Fast and accurate tool for calculating Average Nucleotide Identity (ANI) and clustering virus genomes and metagenomic contigs

Project description

Vclust logo Vclust

GitHub Release PyPI - Version Build and tests License: GPL v3

PyPI - Total Downloads PyPI - Downloads GitHub downloads Bioconda downloads

x86-64 ARM Apple M Linux macOS

Vclust is an alignment-based tool for fast and accurate calculation of Average Nucleotide Identity (ANI) between complete or metagenomically-assembled viral genomes. The tool also performs ANI-based clustering of genomes according to standards recommended by international virus consortia, including International Committee on Taxonomy of Viruses (ICTV) and Minimum Information about an Uncultivated Virus Genome (MIUViG).

Features

:gem: Accurate ANI calculations

Vclust uses a Lempel-Ziv-based pairwise sequence aligner (LZ-ANI) for ANI calculation. LZ-ANI achieves high sensitivity in detecting matched and mismatched nucleotides, ensuring accurate ANI determination. Its efficiency comes from a simplified indel handling model, making LZ-ANI magnitudes faster than alignment-based tools (e.g., BLASTn, MegaBLAST) while maintaining comparable accuracy to the most sensitive BLASTn searches.

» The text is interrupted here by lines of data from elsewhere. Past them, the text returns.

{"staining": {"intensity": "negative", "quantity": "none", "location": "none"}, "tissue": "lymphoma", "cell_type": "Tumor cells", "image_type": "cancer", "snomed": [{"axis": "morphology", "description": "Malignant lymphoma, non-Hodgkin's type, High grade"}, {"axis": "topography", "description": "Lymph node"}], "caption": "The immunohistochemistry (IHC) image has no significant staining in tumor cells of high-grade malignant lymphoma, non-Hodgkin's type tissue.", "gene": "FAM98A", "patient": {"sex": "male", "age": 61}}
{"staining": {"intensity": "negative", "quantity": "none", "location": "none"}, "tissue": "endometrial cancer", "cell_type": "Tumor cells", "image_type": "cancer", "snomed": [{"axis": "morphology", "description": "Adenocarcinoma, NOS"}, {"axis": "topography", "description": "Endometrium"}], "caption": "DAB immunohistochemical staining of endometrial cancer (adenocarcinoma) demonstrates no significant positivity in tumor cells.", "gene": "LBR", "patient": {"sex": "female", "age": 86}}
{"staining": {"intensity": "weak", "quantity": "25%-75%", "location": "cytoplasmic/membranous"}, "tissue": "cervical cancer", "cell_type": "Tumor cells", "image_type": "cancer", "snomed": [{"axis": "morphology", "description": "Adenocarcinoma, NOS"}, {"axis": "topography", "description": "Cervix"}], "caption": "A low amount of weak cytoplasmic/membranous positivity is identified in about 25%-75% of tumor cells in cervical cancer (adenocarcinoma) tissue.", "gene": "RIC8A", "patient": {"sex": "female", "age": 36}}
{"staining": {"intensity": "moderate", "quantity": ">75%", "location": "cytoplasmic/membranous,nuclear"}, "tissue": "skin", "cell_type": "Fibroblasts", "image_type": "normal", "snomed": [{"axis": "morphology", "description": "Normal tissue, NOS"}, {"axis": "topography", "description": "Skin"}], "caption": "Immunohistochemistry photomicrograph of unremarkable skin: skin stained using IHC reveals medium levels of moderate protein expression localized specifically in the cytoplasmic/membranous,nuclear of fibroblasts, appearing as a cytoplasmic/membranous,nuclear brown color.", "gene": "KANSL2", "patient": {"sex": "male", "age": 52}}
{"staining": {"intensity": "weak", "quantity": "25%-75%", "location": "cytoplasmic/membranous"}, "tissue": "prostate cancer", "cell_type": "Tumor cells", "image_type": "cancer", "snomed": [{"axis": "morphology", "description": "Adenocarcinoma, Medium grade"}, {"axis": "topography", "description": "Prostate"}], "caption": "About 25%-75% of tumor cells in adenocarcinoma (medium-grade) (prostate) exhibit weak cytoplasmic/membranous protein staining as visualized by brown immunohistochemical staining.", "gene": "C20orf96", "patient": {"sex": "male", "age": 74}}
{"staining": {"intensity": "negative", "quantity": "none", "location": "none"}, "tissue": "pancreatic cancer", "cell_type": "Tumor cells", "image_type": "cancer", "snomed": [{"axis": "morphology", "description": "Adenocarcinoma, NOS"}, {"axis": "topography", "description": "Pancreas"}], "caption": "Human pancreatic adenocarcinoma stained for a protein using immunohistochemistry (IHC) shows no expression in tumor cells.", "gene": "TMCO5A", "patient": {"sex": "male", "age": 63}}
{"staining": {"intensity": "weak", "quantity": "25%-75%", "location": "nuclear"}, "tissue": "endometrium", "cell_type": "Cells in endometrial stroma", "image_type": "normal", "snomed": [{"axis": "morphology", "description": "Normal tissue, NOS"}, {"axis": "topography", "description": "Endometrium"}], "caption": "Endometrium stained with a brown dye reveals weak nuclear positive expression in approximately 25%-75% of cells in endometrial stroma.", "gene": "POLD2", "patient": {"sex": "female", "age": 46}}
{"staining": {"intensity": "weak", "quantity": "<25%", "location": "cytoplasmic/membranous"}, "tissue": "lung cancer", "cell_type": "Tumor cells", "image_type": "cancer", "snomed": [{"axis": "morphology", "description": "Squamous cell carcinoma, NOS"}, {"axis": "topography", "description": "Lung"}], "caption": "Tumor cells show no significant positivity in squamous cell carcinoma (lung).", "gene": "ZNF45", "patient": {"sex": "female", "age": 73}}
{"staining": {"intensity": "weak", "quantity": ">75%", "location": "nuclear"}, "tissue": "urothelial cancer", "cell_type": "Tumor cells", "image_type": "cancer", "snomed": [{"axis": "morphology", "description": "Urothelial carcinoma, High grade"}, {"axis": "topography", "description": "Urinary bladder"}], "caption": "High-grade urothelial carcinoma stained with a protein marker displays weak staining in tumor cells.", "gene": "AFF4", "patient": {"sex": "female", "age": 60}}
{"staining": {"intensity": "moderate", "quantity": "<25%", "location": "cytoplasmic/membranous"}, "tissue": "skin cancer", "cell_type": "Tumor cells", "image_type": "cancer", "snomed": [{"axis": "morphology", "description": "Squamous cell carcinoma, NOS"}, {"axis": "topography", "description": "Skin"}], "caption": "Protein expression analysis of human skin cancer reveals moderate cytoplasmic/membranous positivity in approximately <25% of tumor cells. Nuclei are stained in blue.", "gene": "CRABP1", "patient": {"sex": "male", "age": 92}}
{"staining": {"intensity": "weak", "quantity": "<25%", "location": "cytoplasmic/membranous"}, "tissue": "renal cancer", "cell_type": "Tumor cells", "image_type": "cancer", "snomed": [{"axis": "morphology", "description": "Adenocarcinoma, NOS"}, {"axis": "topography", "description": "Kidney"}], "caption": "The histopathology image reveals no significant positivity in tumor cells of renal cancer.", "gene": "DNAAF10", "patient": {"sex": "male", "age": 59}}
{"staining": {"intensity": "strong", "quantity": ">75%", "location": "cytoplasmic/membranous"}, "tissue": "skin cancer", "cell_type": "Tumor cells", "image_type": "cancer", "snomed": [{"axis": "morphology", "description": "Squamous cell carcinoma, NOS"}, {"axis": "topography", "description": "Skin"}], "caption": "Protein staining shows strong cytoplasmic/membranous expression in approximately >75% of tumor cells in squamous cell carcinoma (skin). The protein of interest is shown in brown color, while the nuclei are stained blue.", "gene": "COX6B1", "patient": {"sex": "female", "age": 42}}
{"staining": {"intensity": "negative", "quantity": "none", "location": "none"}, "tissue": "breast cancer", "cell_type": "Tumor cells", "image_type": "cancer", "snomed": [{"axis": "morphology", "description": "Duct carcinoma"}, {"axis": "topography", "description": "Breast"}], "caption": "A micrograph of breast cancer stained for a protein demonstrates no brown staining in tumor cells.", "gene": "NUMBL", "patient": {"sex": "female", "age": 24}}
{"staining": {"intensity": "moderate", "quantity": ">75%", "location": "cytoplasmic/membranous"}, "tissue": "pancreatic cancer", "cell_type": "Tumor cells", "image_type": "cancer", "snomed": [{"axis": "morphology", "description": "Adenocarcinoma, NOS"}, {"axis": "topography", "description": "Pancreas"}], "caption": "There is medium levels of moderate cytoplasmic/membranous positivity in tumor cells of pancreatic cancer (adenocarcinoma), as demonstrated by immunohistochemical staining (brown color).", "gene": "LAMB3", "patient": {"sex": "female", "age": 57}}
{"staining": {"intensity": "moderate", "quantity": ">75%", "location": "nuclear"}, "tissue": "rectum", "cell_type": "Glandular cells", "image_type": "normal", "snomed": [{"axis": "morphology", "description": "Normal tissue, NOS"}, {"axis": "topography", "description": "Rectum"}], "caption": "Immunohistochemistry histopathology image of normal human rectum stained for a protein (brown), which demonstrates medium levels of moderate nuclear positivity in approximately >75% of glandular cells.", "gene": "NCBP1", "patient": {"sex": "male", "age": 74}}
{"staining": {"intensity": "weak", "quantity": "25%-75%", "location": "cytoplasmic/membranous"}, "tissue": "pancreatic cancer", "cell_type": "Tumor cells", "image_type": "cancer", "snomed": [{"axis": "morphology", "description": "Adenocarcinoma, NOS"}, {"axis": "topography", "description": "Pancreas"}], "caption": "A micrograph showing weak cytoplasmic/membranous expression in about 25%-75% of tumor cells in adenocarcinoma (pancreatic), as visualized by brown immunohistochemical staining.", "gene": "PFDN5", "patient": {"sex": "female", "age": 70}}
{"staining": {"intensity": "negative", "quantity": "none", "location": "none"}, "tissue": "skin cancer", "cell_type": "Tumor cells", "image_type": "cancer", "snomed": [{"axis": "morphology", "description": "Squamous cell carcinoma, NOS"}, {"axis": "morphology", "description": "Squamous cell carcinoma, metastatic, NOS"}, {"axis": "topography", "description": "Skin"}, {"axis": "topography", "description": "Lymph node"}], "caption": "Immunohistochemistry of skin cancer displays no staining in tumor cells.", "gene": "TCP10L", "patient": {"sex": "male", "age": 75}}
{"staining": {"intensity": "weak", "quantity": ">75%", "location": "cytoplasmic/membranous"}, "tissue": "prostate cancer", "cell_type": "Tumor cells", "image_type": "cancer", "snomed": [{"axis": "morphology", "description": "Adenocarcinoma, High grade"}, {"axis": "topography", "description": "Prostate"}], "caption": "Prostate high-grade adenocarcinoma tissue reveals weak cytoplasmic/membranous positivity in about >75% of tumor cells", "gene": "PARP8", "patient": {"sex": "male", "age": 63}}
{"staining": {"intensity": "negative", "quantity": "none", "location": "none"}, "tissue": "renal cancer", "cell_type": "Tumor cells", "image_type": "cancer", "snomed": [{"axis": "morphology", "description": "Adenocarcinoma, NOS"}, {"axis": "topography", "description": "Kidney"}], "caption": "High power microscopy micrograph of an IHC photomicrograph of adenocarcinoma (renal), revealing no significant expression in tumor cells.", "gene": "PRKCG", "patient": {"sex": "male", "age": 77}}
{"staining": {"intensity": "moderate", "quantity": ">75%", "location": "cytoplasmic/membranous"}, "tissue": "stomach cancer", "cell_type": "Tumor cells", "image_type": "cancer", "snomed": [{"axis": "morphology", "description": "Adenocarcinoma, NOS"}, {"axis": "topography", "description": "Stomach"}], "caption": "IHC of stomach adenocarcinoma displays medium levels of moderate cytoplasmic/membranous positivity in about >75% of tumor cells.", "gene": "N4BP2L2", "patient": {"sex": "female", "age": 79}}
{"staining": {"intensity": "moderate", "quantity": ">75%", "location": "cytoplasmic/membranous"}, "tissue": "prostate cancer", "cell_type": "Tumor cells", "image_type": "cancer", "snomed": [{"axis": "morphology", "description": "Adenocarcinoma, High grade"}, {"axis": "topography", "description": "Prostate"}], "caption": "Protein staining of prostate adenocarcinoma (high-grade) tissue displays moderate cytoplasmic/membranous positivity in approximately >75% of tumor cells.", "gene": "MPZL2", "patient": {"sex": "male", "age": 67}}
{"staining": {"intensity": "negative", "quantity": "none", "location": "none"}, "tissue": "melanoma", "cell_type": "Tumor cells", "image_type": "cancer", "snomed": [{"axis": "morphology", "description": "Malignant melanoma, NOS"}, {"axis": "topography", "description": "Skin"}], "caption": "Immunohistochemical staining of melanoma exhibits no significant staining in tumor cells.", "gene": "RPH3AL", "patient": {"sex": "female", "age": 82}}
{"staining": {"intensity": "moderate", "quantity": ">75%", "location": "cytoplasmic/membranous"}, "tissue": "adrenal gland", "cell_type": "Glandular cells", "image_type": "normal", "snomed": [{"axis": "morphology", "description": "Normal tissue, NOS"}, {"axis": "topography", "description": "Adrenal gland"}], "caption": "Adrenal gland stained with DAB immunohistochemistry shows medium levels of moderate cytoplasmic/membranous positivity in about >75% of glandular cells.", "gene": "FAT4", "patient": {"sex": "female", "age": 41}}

:triangular_ruler: Multiple similarity measures

Vclust offers multiple similarity measures between two genome sequences:

  • ANI: The number of identical nucleotides across local alignments divided by the total length of the alignments.
  • Global ANI (gANI): The number of identical nucleotides across local alignments divided by the length of the query/reference genome.
  • Total ANI (tANI): The number of identical nucleotides between query-reference and reference-query genomes divided by the sum length of both genomes. tANI is equivalent to the VIRIDIC's intergenomic similarity.
  • Coverage (alignment fraction): The proportion of the query/reference sequence aligned with the reference/query sequence.
  • Number of local alignments: The number of local alignments between the two genome sequences.
  • Ratio between genome lengths: The length of the shorter genome divided by the longer one.

:star2: Multiple clustering algorithms

Vclust provides six clustering algorithms tailored to various scenarios, including taxonomic classification and dereplication of viral genomes.

  • Single-linkage
  • Complete-linkage
  • UCLUST
  • CD-HIT (Greedy incremental)
  • Greedy set cover (adopted from MMseqs2)
  • Leiden algorithm [optional]

:fire: Speed and efficiency

Vclust uses three efficient C++ tools - Kmer-db, LZ-ANI, Clusty - for prefiltering, aligning, calculating ANI, and clustering viral genomes. This combination enables the processing of millions of virus genomes within a few hours on a mid-range workstation.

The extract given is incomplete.